* **TEXT PROVIDED**:
━━━━━━━━━━━━━━━━━━━━━━━━━━━━━━
Your HAR File Never Leaves Your Browser

HAR files are sensitive. They contain every header your browser sent, including Authorization: Bearer … tokens, Cookie headers with live session IDs, and potentially API keys passed as query parameters or custom headers. A leaked HAR file is effectively a credential dump.

This converter processes everything 100% client-side using JavaScript. There is no server, no upload endpoint, no analytics on the content of your HAR. The file you drag in stays in your browser tab. This makes it safe for enterprise, fintech, and healthcare environments where sending production request data to third-party services would violate data policies or compliance requirements.

For extra protection, enable secret masking before copying any output. This replaces the values of Authorization, Cookie, X-Api-Key, X-Auth-Token, and similar headers with [MASKED] — so the cURL command is safe to paste into a bug report, AI chat, or shared Slack channel without exposing live credentials.

FAQ

Frequently Asked Questions

1What is a HAR file?
A HAR (HTTP Archive) file is a JSON log of all network requests and responses recorded by a browser. It contains URLs, HTTP methods, headers, cookies, request bodies, response codes, and timing data — everything shown in the browser DevTools Network tab, saved to a portable file.
2How do I convert a HAR file to cURL?
Export a HAR file from your browser DevTools (Network tab → right-click → Save as HAR), then paste or upload it into this tool. The converter extracts every request and generates a ready-to-run cURL command for each one, preserving all headers, cookies, and request bodies.
3How do I export a HAR file from Chrome?
Open Chrome DevTools (F12 or Cmd+Option+I), go to the Network tab, record your requests, then right-click in the request list and choose "Save all as HAR with content". Upload the .har file or paste its JSON content here.
4What is the difference between this tool and Chrome's built-in "Copy as cURL"?
Chrome's "Copy as cURL" only works on one request at a time and always includes live credentials. This tool converts an entire HAR file (all requests) at once, supports secret masking, and also outputs Python, Go, Java, PHP, and Ruby — not just cURL.
5Can this tool convert HAR to Python, Go, or Java?
Yes. In addition to cURL, it converts HAR requests to Python (requests library), Go (net/http), Java (OkHttp), PHP (cURL), and Ruby (Net::HTTP). Select the target language from the output options for each request.
━━━━━━━━━━━━━━━━━━━━━━━━━━━━━━
* **Dataset entries**:
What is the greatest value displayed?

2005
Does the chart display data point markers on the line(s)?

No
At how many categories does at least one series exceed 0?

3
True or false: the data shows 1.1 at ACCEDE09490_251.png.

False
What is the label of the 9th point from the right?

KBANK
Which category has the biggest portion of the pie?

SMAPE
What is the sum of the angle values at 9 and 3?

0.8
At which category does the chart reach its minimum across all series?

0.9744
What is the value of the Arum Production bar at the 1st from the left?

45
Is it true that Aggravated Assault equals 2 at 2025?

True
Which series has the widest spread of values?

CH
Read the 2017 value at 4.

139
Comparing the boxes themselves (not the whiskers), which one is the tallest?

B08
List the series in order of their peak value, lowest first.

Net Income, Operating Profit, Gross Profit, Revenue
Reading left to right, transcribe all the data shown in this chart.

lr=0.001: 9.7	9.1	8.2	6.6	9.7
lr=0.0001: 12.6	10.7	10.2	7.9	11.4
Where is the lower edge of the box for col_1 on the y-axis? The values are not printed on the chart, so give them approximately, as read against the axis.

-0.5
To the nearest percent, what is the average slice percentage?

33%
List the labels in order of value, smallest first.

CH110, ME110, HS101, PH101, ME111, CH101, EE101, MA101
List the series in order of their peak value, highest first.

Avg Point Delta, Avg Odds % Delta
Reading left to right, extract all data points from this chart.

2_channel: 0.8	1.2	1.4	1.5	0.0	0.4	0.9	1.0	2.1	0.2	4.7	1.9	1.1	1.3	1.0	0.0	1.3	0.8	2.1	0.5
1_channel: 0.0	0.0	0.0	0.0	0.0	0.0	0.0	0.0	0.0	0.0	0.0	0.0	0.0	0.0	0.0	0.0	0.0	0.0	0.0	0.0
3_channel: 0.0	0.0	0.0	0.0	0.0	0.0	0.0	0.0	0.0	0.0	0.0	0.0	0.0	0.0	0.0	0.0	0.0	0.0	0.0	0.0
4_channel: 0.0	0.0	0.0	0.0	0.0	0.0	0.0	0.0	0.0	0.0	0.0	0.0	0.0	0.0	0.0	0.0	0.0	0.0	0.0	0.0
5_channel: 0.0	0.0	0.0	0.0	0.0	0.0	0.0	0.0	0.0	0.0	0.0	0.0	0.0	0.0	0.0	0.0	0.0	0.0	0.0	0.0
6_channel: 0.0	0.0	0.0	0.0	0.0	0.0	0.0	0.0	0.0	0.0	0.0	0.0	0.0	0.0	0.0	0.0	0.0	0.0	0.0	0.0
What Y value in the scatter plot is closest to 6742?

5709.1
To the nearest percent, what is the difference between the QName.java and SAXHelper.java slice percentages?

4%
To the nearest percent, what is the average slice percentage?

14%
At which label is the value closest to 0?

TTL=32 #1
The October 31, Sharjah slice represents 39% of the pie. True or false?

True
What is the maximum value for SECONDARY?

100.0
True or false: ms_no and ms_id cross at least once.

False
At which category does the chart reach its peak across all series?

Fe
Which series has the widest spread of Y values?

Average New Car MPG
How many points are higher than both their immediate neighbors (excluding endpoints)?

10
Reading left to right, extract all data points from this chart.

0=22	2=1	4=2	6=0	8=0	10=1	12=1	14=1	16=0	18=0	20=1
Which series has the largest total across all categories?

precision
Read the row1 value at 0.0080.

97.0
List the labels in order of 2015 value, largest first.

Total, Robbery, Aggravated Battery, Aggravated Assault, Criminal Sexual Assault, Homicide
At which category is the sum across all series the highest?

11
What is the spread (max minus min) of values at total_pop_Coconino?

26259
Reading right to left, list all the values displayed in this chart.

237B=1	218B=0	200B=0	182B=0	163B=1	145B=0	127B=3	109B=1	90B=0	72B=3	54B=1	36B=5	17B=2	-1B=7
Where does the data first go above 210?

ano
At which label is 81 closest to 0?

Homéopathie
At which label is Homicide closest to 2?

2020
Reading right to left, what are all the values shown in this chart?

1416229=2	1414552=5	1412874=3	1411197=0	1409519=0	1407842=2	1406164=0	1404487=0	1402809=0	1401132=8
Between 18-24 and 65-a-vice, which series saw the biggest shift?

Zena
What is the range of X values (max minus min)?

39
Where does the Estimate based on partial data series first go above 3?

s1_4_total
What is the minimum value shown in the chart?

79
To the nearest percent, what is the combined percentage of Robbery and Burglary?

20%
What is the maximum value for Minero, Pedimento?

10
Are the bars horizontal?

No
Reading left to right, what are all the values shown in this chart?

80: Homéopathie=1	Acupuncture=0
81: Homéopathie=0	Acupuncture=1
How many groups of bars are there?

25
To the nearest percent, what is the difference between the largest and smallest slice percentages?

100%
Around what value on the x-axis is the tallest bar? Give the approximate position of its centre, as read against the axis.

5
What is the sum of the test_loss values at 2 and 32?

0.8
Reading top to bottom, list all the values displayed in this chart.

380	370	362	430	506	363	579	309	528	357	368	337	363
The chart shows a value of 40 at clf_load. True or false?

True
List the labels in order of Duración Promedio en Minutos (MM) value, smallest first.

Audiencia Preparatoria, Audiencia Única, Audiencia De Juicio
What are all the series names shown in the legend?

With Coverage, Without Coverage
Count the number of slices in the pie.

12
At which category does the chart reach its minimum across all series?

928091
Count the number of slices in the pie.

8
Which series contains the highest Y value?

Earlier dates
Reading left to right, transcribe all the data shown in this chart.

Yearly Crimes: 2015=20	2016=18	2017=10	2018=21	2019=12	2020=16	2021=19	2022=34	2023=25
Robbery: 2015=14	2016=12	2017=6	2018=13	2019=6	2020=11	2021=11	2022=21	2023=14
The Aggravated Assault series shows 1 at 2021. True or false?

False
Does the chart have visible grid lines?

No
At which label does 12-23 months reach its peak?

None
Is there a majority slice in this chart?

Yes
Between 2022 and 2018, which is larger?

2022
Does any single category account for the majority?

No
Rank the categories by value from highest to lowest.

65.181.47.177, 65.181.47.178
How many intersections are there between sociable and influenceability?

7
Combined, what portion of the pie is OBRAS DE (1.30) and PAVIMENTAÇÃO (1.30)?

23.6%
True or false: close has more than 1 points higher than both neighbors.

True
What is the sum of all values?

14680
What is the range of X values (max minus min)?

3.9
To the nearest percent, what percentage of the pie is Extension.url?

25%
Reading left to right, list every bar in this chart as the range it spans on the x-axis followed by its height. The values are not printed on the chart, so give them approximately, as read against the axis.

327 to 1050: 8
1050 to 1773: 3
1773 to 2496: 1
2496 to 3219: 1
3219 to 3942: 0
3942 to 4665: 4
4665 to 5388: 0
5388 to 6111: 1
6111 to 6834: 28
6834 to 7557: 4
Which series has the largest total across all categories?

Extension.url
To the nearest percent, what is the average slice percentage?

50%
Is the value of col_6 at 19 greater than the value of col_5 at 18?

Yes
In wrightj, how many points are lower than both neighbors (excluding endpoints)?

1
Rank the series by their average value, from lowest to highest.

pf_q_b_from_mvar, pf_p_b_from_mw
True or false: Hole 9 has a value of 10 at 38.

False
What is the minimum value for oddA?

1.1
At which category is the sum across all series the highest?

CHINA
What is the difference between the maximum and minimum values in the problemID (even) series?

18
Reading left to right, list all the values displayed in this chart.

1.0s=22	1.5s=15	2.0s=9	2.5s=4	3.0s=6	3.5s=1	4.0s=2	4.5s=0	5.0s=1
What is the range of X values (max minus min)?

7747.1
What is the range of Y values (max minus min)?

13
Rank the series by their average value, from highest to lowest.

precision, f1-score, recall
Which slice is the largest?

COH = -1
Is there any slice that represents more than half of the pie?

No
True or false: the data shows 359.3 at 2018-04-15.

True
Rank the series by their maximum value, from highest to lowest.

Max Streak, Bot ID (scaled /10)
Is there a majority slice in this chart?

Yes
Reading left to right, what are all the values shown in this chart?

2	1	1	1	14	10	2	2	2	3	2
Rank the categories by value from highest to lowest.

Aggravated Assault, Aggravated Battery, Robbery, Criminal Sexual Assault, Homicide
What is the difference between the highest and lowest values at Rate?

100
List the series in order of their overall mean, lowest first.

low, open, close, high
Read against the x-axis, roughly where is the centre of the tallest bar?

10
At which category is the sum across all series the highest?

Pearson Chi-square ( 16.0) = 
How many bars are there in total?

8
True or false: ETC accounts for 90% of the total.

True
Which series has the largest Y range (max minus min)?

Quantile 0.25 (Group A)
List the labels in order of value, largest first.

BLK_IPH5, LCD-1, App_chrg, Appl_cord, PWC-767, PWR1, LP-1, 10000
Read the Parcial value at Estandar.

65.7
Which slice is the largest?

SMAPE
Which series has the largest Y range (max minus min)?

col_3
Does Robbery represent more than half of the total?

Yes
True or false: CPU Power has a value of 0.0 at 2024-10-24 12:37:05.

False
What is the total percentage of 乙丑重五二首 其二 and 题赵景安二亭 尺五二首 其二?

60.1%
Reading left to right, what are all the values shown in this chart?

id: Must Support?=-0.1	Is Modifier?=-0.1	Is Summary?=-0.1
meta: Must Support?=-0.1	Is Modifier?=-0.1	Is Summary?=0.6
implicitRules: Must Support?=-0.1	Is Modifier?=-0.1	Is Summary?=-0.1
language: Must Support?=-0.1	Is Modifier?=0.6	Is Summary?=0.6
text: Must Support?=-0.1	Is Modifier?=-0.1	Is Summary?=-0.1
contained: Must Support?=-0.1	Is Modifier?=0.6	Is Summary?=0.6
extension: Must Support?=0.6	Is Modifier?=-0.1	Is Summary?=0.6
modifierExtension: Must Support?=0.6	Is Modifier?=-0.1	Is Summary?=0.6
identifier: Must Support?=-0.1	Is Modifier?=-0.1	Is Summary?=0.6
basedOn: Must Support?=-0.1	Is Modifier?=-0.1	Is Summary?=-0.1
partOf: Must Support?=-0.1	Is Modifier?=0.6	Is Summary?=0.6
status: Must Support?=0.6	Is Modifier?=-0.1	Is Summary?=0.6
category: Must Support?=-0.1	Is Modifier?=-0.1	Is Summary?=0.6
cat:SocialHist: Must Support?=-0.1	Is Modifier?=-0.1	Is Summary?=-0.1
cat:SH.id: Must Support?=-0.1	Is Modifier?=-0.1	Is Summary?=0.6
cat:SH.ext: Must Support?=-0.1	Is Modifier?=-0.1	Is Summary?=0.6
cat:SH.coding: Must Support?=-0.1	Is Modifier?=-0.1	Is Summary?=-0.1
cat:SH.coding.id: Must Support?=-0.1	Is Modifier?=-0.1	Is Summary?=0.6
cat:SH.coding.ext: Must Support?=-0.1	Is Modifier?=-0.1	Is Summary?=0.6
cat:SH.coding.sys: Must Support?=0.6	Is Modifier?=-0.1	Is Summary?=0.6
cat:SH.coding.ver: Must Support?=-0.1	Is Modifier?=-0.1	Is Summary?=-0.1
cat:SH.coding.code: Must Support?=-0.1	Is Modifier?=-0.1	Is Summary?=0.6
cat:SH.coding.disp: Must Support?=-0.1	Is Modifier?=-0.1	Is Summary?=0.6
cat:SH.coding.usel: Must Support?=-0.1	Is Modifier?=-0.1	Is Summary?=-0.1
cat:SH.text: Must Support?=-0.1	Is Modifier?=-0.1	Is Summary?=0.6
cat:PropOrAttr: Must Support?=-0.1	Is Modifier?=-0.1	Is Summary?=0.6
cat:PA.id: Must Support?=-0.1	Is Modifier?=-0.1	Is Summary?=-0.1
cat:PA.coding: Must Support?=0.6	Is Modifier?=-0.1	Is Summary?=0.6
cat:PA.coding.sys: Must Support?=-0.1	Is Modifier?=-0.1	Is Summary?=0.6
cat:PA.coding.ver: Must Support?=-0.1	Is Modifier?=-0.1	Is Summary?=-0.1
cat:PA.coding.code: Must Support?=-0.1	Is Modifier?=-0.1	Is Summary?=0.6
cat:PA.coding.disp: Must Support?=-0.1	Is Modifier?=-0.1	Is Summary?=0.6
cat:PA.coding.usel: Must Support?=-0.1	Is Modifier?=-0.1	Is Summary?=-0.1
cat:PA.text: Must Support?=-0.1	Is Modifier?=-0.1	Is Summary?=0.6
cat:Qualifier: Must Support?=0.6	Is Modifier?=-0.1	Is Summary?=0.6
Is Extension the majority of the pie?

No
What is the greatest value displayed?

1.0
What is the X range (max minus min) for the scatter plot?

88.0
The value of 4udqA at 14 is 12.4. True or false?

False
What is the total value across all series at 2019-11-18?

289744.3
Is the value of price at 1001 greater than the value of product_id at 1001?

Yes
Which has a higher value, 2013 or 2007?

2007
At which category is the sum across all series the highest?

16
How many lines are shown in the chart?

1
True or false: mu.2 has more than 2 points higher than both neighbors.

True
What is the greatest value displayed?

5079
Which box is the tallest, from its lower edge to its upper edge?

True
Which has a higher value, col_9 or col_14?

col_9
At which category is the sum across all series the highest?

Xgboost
━━━━━━━━━━━━━━━━━━━━━━━━━━━━━━
* **QUESTIONS TO ANSWER**:
1) Rewrite the paragraph of the HAR converter page that begins "This converter processes everything" in a shorter form, keeping its main facts.
2) Output word for word the stretch of the HAR converter page from "HAR files are" through "or compliance requirements.".
3) Continue the HAR converter page from its last sentence.
The dataset entries play no part in what is asked here.

* **RESPONSES BY TASK**:
1) The converter runs entirely in the browser using JavaScript. It has no server, no upload endpoint, and no analytics on HAR content, so the file stays in the browser tab. That makes it safe for enterprise, fintech, and healthcare settings, where sending production request data to third-party services would break data policies or compliance requirements.

2)
HAR files are sensitive. They contain every header your browser sent, including Authorization: Bearer … tokens, Cookie headers with live session IDs, and potentially API keys passed as query parameters or custom headers. A leaked HAR file is effectively a credential dump.

This converter processes everything 100% client-side using JavaScript. There is no server, no upload endpoint, no analytics on the content of your HAR. The file you drag in stays in your browser tab. This makes it safe for enterprise, fintech, and healthcare environments where sending production request data to third-party services would violate data policies or compliance requirements.

3)
6Is my HAR file sent to a server when I use this tool?
No. All processing happens entirely in your browser using JavaScript. Your HAR file — which may contain auth tokens, session cookies, and API keys — never leaves your device. There is no backend receiving your data.
7How do I mask secrets and tokens in the output?
Enable the "Mask Secrets" toggle before converting. The tool automatically replaces Authorization header values, Cookie headers, and common API key header values with [MASKED] placeholders — making the output safe to share without exposing live credentials.
8What can I do with cURL commands extracted from a HAR?
You can replay requests in the terminal, share reproducible bug reports, run them in CI/CD pipelines, use them in Postman or k6, reverse engineer APIs, or convert them to Python or Go scripts for automation.
9How do I export a HAR file from Safari?
Enable the Develop menu (Safari → Settings → Advanced → "Show features for web developers"). Open Web Inspector (Cmd+Option+I), go to the Network tab, record requests, then click the Export button (down arrow icon) to save the .har file.
10How do I generate a bulk cURL shell script from a HAR file?
After converting your HAR, click "Export Shell Script" or "Download All as Script". This generates a .sh file with all cURL commands in sequence, properly escaped — ready to run in your terminal or use in a CI pipeline.
11Can I filter HAR requests by URL or HTTP method?
Yes. Use the filter bar to narrow results by URL pattern, HTTP method (GET, POST, etc.), or status code. Useful for a HAR with hundreds of requests when you only need the API calls (filter by /api/) or failed requests (filter by 4xx/5xx).